3-D Software Useful to Check Outcome of Facial Surgery

Study finds images can help ensure good surgical result for orbital blowout fractures

TUESDAY, Nov. 24 (HealthDay News) -- Three-dimensional images from computer tomography (CT) scans can help ensure good results from surgery to treat orbital blowout fractures, according to a study in the November/December issue of the Archives of Facial Plastic Surgery.

Jaehwan Kwon, M.D., of Stanford University in California, and colleagues conducted a study of 24 patients with unilateral pure blowout fractures who underwent facial CT scans before and after surgery. Using two different 3-D software programs -- Vitrea from Vital Images Inc., Minnetonka, Minn., and Dextroscope, from Bracco AMT Inc., Princeton, N.J. -- the researchers measured the orbital and displaced soft tissue volumes.

Although the two software systems produced slightly different measurements of preoperative and postoperative orbital volumes, as well as volumes of displaced soft tissue, the differences were not statistically significant, the researchers found.

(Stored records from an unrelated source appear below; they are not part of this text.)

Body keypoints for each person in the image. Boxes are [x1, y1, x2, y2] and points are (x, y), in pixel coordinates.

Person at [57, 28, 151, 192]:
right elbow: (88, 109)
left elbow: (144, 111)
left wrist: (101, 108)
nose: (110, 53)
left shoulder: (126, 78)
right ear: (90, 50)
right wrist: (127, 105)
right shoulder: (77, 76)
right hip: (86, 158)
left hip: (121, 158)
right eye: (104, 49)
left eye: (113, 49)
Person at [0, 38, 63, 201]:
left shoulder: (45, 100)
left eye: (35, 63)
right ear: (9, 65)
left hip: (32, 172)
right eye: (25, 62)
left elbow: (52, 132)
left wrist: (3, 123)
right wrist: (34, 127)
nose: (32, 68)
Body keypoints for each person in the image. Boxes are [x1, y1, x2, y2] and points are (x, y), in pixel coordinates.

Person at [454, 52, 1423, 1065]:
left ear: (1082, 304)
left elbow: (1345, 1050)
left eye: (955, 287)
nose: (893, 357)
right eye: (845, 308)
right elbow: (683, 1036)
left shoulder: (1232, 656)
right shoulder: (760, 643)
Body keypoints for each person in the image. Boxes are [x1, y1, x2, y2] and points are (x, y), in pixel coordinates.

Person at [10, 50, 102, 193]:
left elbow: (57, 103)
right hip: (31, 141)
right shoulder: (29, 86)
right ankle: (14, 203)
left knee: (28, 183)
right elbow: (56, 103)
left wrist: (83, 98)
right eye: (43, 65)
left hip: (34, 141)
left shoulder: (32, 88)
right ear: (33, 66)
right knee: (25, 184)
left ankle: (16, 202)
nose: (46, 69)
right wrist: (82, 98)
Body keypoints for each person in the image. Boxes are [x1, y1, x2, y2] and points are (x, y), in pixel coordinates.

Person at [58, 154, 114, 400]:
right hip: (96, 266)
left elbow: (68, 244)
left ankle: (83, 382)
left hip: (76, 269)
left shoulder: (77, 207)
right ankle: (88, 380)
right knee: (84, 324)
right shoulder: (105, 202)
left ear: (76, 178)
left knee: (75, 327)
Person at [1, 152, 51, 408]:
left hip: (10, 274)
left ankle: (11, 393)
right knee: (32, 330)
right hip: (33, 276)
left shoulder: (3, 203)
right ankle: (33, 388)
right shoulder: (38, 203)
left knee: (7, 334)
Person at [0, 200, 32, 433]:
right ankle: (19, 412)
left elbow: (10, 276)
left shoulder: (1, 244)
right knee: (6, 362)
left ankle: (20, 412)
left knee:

"It is very difficult to measure the exact bony orbital volume, even after orbital trauma. The ideal measurement method should be available worldwide, be easy to perform on standard radiological scans, have a short learning curve, and be able to be performed in a short amount of time, with low systemic measurement errors. We hope that studies such as ours will lead to the development of a computer software program that is specifically designed to measure the volume on CT scans more accurately and reproducibly," the authors write.